*PROMPT:*
State how many lines of the records contain the word "aquí", and give only that number.

*EXERCISE INPUT:*
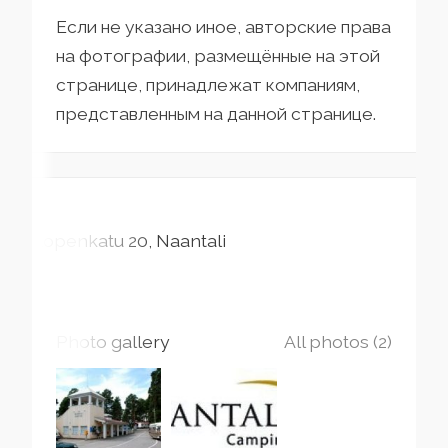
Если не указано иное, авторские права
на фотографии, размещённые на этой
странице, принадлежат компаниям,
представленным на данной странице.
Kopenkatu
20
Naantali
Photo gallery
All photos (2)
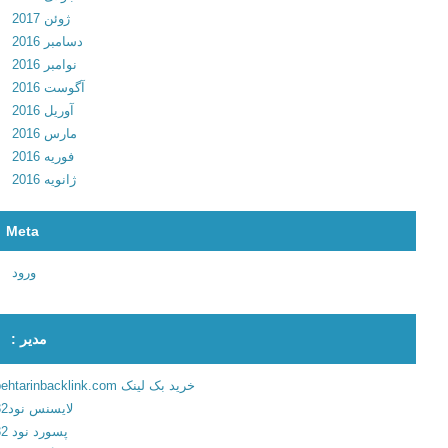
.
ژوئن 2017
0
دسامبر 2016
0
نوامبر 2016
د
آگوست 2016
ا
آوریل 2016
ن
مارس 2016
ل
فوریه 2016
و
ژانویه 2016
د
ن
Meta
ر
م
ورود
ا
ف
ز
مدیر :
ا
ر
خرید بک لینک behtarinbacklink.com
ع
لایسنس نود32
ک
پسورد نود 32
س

---

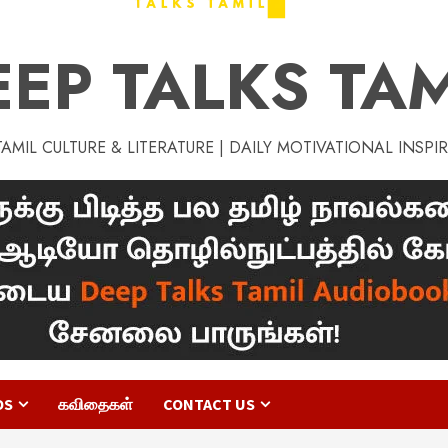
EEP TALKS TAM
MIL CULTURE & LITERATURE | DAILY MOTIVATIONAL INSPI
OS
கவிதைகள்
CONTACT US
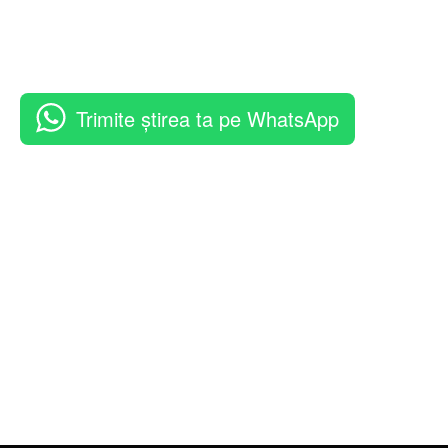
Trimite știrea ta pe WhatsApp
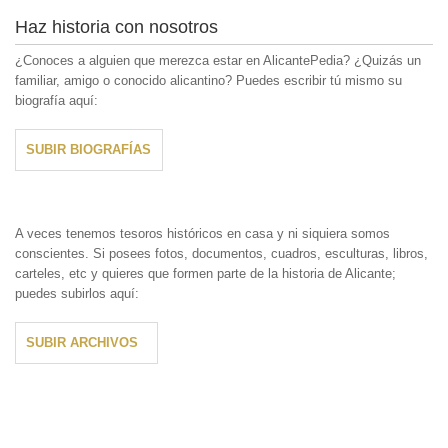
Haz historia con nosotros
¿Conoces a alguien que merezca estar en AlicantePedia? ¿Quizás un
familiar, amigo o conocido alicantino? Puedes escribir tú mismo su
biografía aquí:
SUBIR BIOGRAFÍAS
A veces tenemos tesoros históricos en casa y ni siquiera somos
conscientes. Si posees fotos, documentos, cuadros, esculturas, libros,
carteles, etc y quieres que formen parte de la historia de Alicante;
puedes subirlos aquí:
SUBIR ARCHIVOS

*SOLVED EXERCISE:*
2